Hey i would love to try this, but the only 360 o still have turns on but shuts off after about 10 seconds and the light on the power brick turns red. Can i just replace the power brick?


----------



## godreborn (Nov 29, 2021)

rufuszombot said:


> Hey i would love to try this, but the only 360 o still have turns on but shuts off after about 10 seconds and the light on the power brick turns red. Can i just replace the power brick?


possibly, that would be suggestion on fixing it, but there's no guarantee that it's not something else.


----------



## giovany86 (Nov 29, 2021)

rufuszombot said:


> Hey i would love to try this, but the only 360 o still have turns on but shuts off after about 10 seconds and the light on the power brick turns red. Can i just replace the power brick?

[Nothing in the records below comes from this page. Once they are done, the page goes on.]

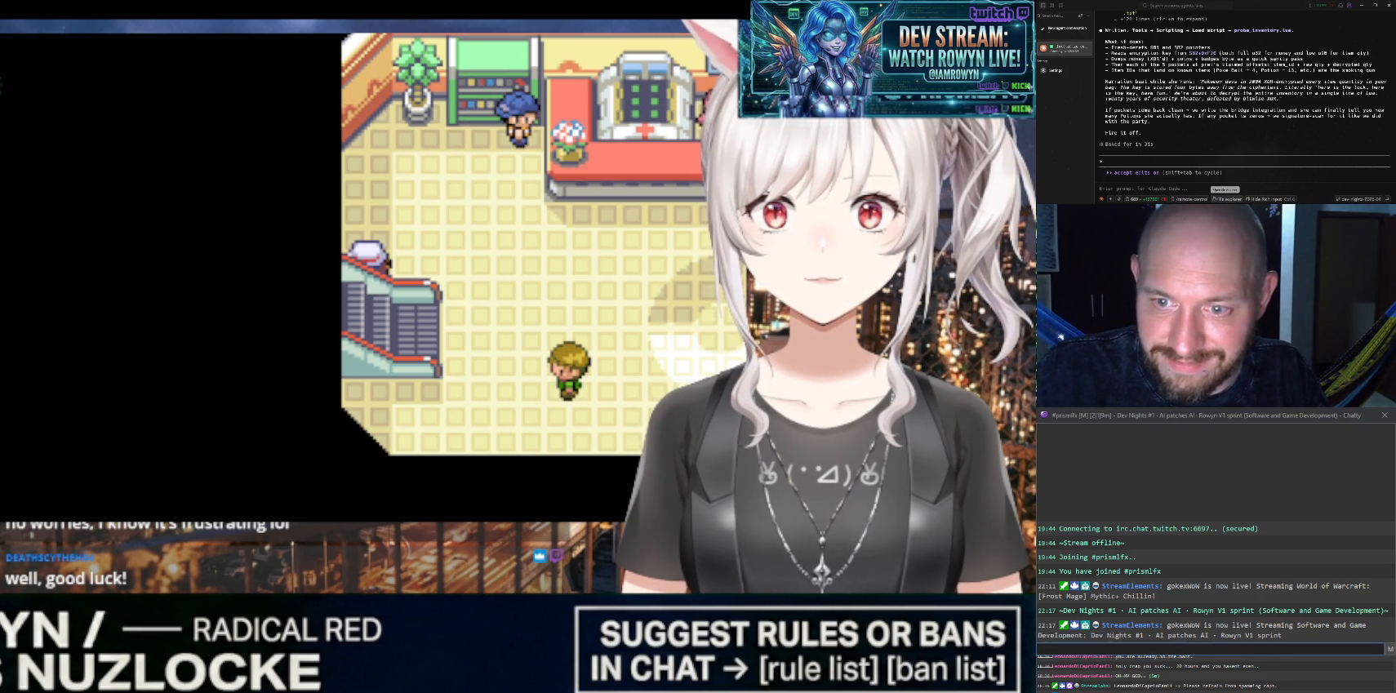
{"buttons": ["A"], "events": []}
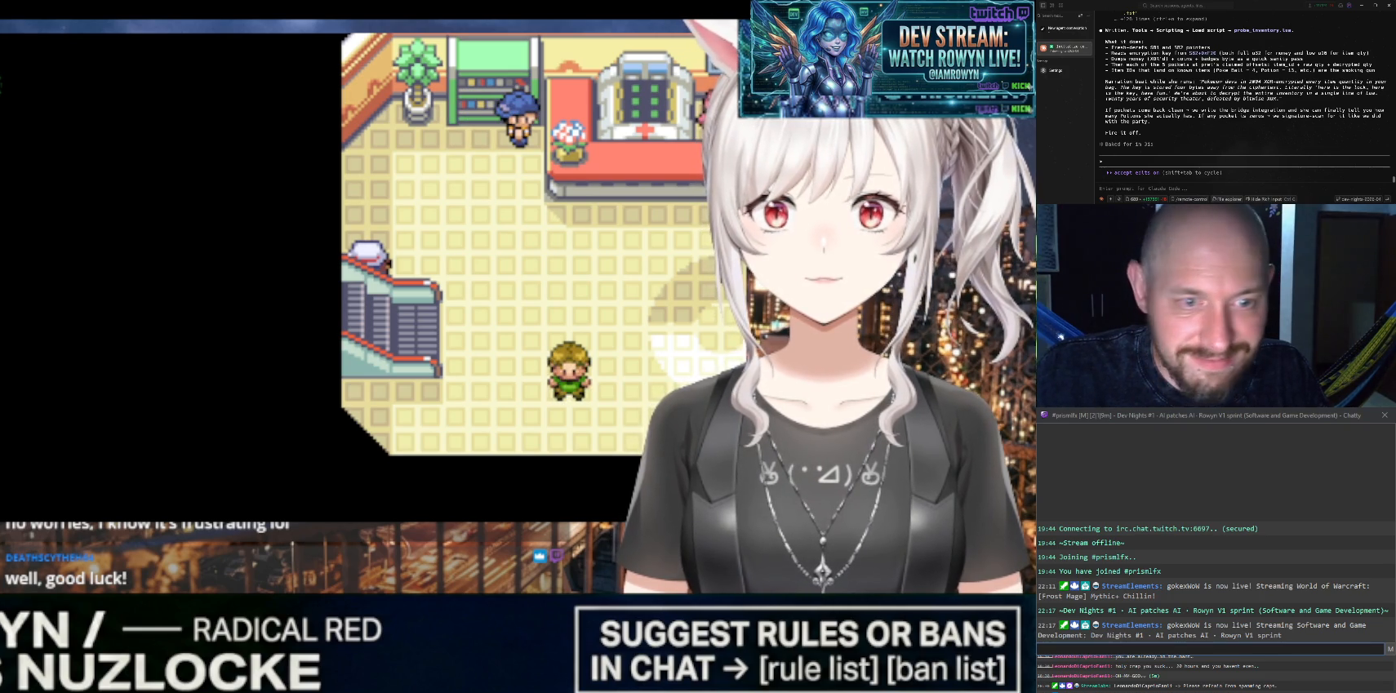
{"buttons": ["A"], "events": []}
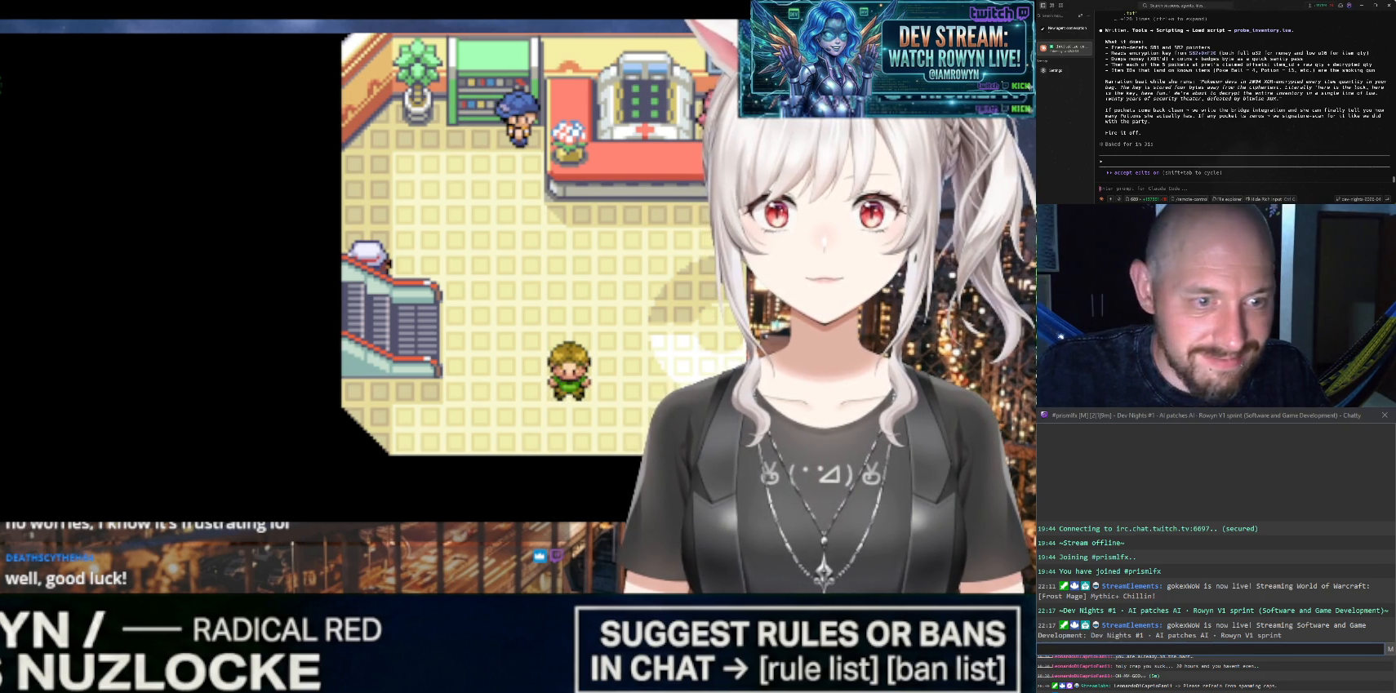
{"buttons": ["A"], "events": []}
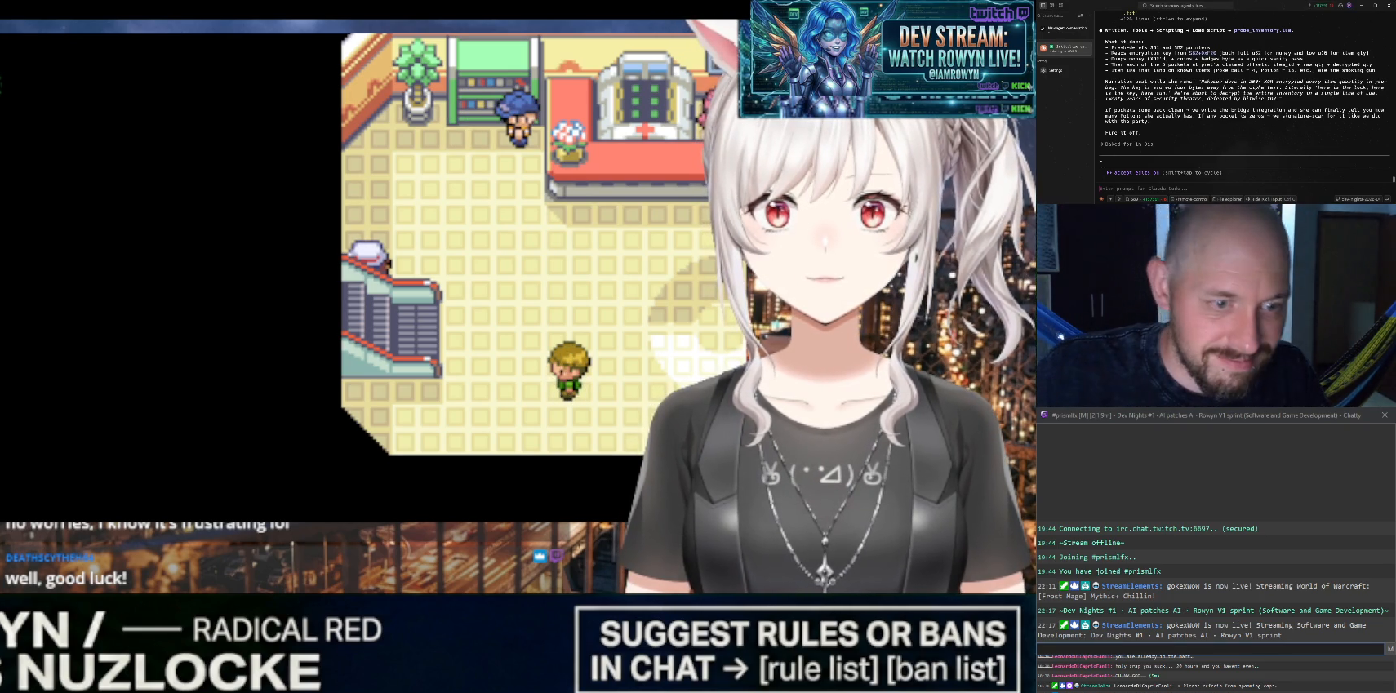
{"buttons": ["A"], "events": []}
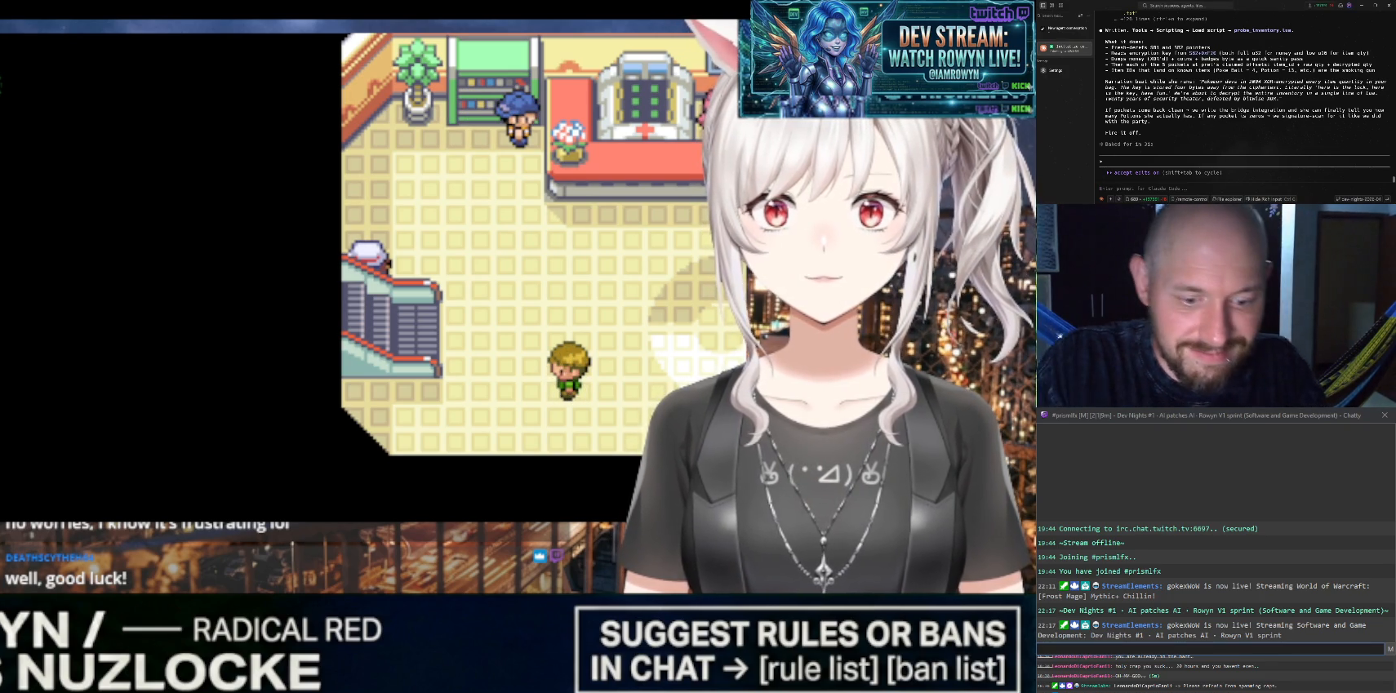
{"buttons": ["A"], "events": []}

Mine did the same thing after flashing the file with the wrong mode selected. Might be a short-circuit / false-contact on your board, did you checked for any thing that could prevent it from booting ?


----------



## godreborn (Nov 29, 2021)

E79 iirc can happen if you messed up a flash.  it's usually one blinking red light on phats just like E74.


----------



## ploggy (Nov 29, 2021)

I'm a little confused about the Trinity points.. In the Trinity Wiring Pic you can see the SMC_PLL and SMC_POST1 points but not where they goto, The Corona Wiring Pic has both. Do I use the PLL and POST1 points from the Corona Pic?


----------



## Lynxtver (Nov 29, 2021)

ploggy said:


> I'm a little confused about the Trinity points.. In the Trinity Wiring Pic you can see the SMC_PLL and SMC_POST1 points but not where they goto, The Corona Wiring Pic has both. Do I use the PLL and POST1 points from the Corona Pic?


Yes


----------



## chrisrlink (Nov 29, 2021)

question is will rgh 3 work on E since it attacks a different part of the 360 w/o a chip  (iirc you had to desolider something to reach the attack point on the E For RGH 2


----------



## ploggy (Nov 29, 2021)

Lynxtver said:


> Yes


Thank You, I guessed so but I had to be sure


----------



## FAST6191 (Nov 29, 2021)

Very shiny. 9.86A supply on slim says I have a corona as my main machine so will probably look at that as I really do miss having a homebrew 360 (USB /HDD loading, region free, cheats, XBLA and DLC is so nice to have. RIP little JTAG), though I also have a 360 that failed the DVD update and have been meaning to RGH for years now so might look at that too. Do also have a Jasper with the NAND reader already wired in (and possibly even some dumps, was set to be JTAG but owing to an unfortunate event in a LAN session about 2 weeks before that dropped for real...) so might have to figure out if I have a machine with a suitable parallel port.
Also I am really not a fan of soldering in NAND bothering options for the 360. So tempted to get a nicer to use setup here even if it is ultimately going to be less than 5 machines I do this on.


----------



## Mena (Nov 30, 2021)

chrisrlink said:


> question is will rgh 3 work on E since it attacks a different part of the 360 w/o a chip  (iirc you had to desolider something to reach the attack point on the E For RGH 2


Corona E's yeah, Winchester no. It's the same exploit but glitches at a different post bit. Still uses the RST line which is still cleaned properly on a winchester


----------



## ploggy (Nov 30, 2021)

I decided to get my dead dvd drive Trinity and have a crack at this.. I've Dumped 2 (matching) Nands and soldered the SMC_PLL and SMC_POST1 Points..
Now I'm not sure where to go next..
Do I Flash the "RGH3_Trinity.bin" as a ECC? I have Jtagged and RGH a couple Consoles before but it was so long ago I forgot most of the steps 

EDIT: Crap just realised I haven't got a 1K-10K Resistor.. Down tools for a few days till I grab some, 2K should be ok..
May as well grab some thermal paste while I'm at it


----------



## veggav (Nov 30, 2021)

Is it a 2 wire mod?

I have a RGH with a chip. 
Would be interesting to understand what you need to do to go from chip to chipless.


----------



## BigOnYa (Nov 30, 2021)

veggav said:


> Is it a 2 wire mod?
> 
> I have a RGH with a chip.
> Would be interesting to understand what you need to do to go from chip to chipless.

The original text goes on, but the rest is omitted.